Additionally, the broker said that there could be future claims ahead at some point. “You’re missing a subset of the market that could be bidding on your property. Hotel owners should be more involved, as they could have a claim for loss of value when a property finally comes to market.”

Before Sunset

The initial complaint against the city was dismissed due to the fact that REBNY failed to show that even one of its hotel-owner members had actually suffered financial injury under Local Law 50. Specifically, REBNY would need to show some form of particularized injury that has happened to its members, as opposed to the general public welfare.

“Even if REBNY’s members included everyone who was subject to this ban—and it’s entirely possible that REBNY has 80 or 100 percent of the victims, even if they all got together as a whole through REBNY or in a class action, it would still be difficult,” the attorney said.

REBNY member Peter Hauspurg, the chairman and chief executive officer of Eastern Consolidated, supported the lawsuit in his deposition, filed on Feb. 19. Hauspurg cited an example to bolster REBNY’s case, in which he was being consulted by a foreign family that had owned a large [unnamed] Manhattan hotel for a number of years.
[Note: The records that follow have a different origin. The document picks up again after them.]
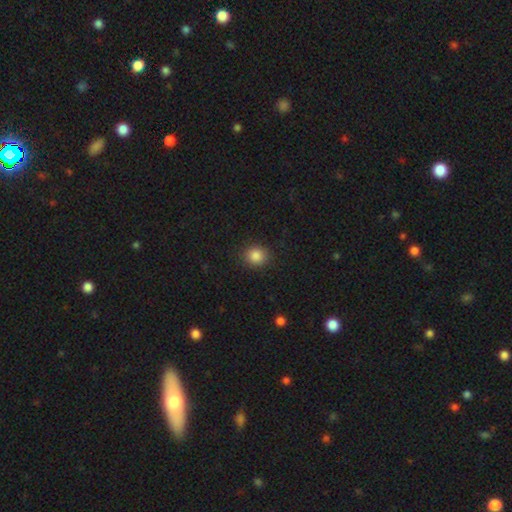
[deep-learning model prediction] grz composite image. It shows a smooth galaxy with no disk features (86%) that is round (82%). Merging: none (90%).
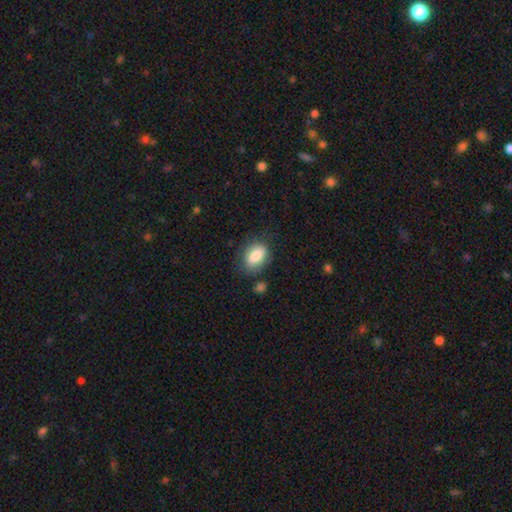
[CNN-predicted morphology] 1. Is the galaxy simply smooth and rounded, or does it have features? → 82% smooth, 11% featured or disk, 7% star or artifact.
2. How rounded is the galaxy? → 81% in between, 17% round, 2% cigar-shaped.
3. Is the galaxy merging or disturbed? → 72% none, 18% minor disturbance, 6% major disturbance, 4% merger.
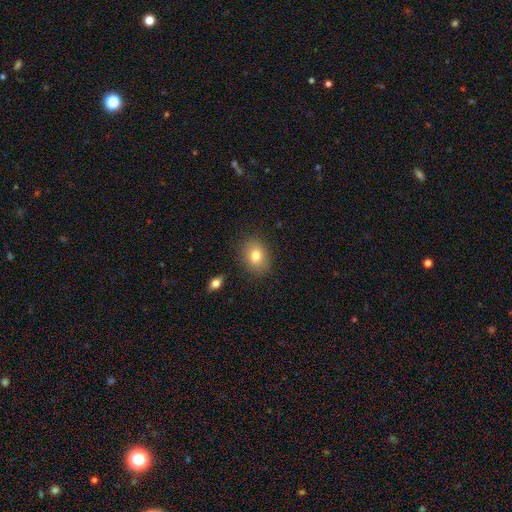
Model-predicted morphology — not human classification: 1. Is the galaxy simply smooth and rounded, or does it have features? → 78% smooth, 11% featured or disk, 10% star or artifact.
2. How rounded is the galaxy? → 52% in between, 47% round, 1% cigar-shaped.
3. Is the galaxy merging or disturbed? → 85% none, 10% minor disturbance, 3% major disturbance, 2% merger.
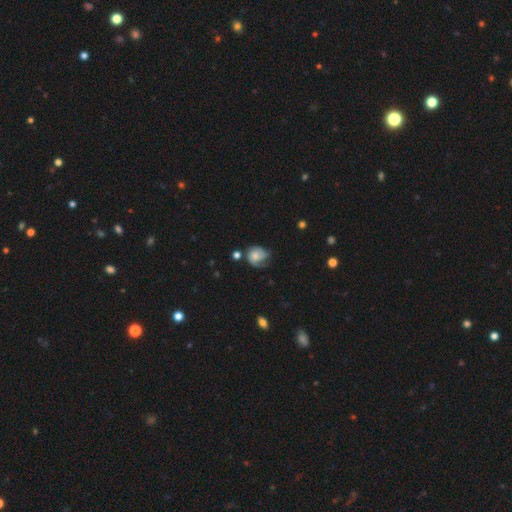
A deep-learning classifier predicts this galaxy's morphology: A featured or disk galaxy (47%).

Vote fractions:
- Smooth or featured? featured or disk: 47% / smooth: 44% / star or artifact: 8%
- Merging? none: 39% / minor disturbance: 30% / major disturbance: 27% / merger: 5%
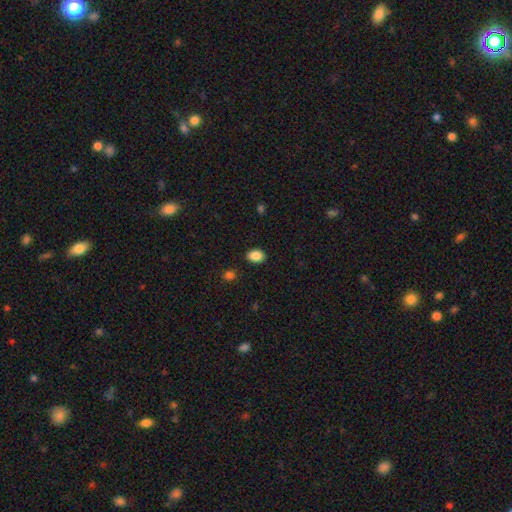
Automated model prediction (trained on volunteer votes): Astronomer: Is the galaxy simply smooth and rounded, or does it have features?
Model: smooth — 87%.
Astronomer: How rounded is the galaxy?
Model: in between — 73%.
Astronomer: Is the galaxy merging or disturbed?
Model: none — 88%.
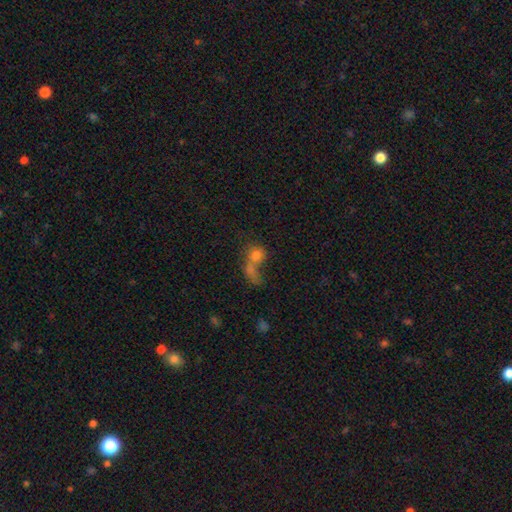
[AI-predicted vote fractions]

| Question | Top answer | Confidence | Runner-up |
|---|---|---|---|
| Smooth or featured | smooth | 65% | featured or disk (21%) |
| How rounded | round | 64% | in between (33%) |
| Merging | merger | 60% | none (18%) |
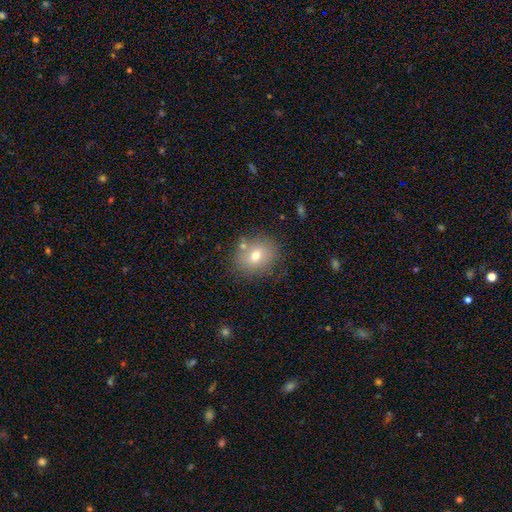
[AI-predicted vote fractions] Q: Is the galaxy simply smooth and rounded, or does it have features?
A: smooth — 68%.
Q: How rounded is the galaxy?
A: round — 66%.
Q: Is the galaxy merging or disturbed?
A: none — 77%.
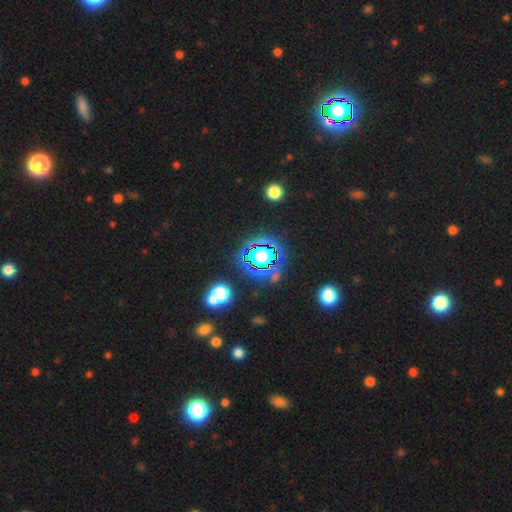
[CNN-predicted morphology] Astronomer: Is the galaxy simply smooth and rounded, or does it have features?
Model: star or artifact — 80%.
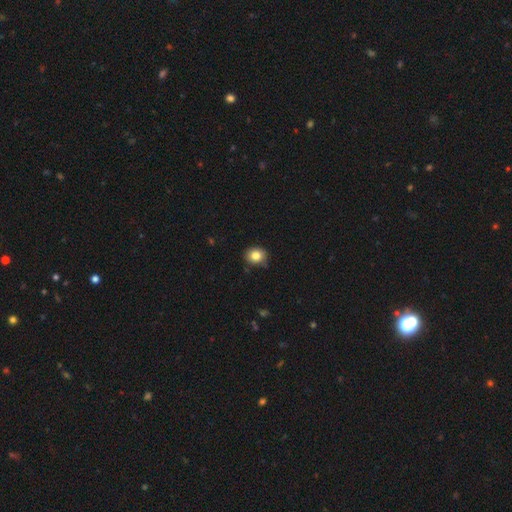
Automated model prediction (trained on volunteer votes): Morphology: type=smooth (82%); roundness=round (67%); merging=none (82%).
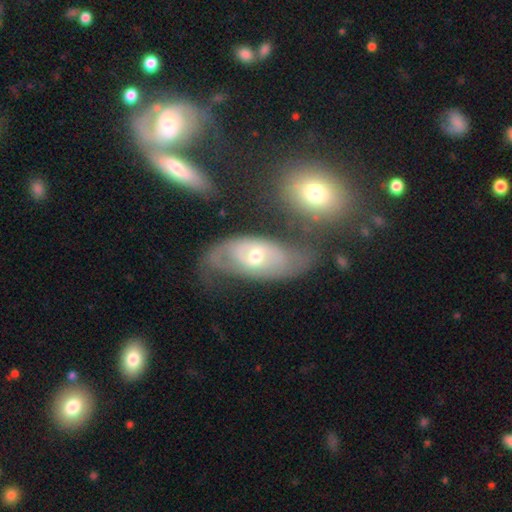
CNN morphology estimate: smooth_or_featured: featured or disk (p=0.70) [alt: smooth p=0.23]
disk_edge_on: no (p=0.92) [alt: yes p=0.08]
bar: no (p=0.68) [alt: weak p=0.25]
has_spiral_arms: yes (p=0.76) [alt: no p=0.24]
bulge_size: moderate (p=0.62) [alt: small p=0.32]
merging: none (p=0.46) [alt: minor disturbance p=0.24]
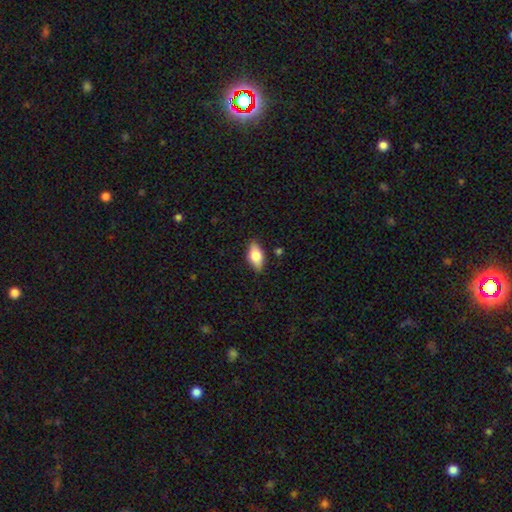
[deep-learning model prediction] Morphology: type=smooth (73%); roundness=in between (88%); merging=none (84%).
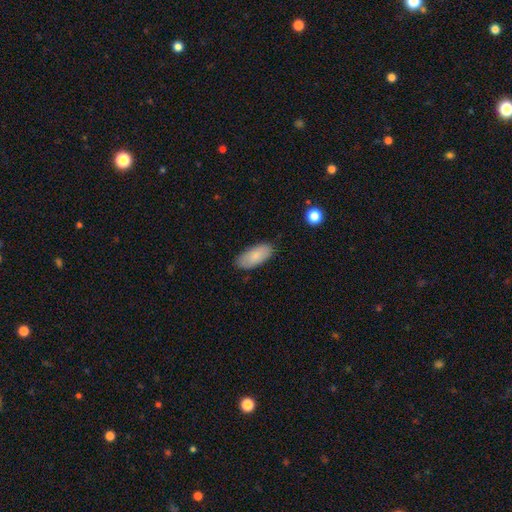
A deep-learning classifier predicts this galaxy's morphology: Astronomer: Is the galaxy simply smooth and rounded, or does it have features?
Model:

The hotel was losing money, and Hauspurg believed that the property, in its condition at the time, was worth $70 million. The family mulled two options for the hotel—one was to inject capital to upgrade its quality, and the other was to sell the property to new owners who had the skills and resources necessary to effectuate a conversion to residential use.

“I believed that the property could have been sold for a residential conversion for about $110 [million] or $120 million,” Haupsburg said in his deposition (Hauspurg did not talk to CO). “Had such a transaction been completed, Eastern Consolidated would have earned a commission in excess of $1 million.”

Hauspurg’s testimony goes on to state that once Local Law 50 was enacted, the hotel owners abandoned any pursuit of a sale, and Eastern Consolidated lost the opportunity to earn a substantial commission “as a direct result of Local Law 50.”

The City of New York responded in June this year stating that while Haupsburg’s exploration to best serve his client is varied and ongoing, the moratorium of Local Law 50 is only temporary. Or is it?

REBNY’s appeal will now need to be perfected, or placed on the court’s calendar, for a hearing at the appellate division, which could be several months away. The general consensus among those that CO spoke with is there is a strong chance that the bill will be extended past its sunset date of June 2017.

“Whether or not the city elects to extend the moratorium period, the law is affecting right now the ability of real estate companies to make important decisions about how to run their businesses,” Larkin said. “There are other ways for the city to protect hospitality jobs without overregulating the real estate markets. In any event, I think hotel companies would tell you there is no shortage of hotel rooms in New York City. The number of new hotels opening in the city, and corresponding number of new rooms, has outpaced the number of rooms lost to conversions in recent years.”

For now, however, eyes are watching the intervention with interest. “The question is, Will all of this meddling by the City Council kill the golden goose, and will New York revert to the bad old days of the 1970s? They’re trying really hard to kill it, with this law and on other fronts, but the golden goose just keeps laying golden eggs,” Stein said.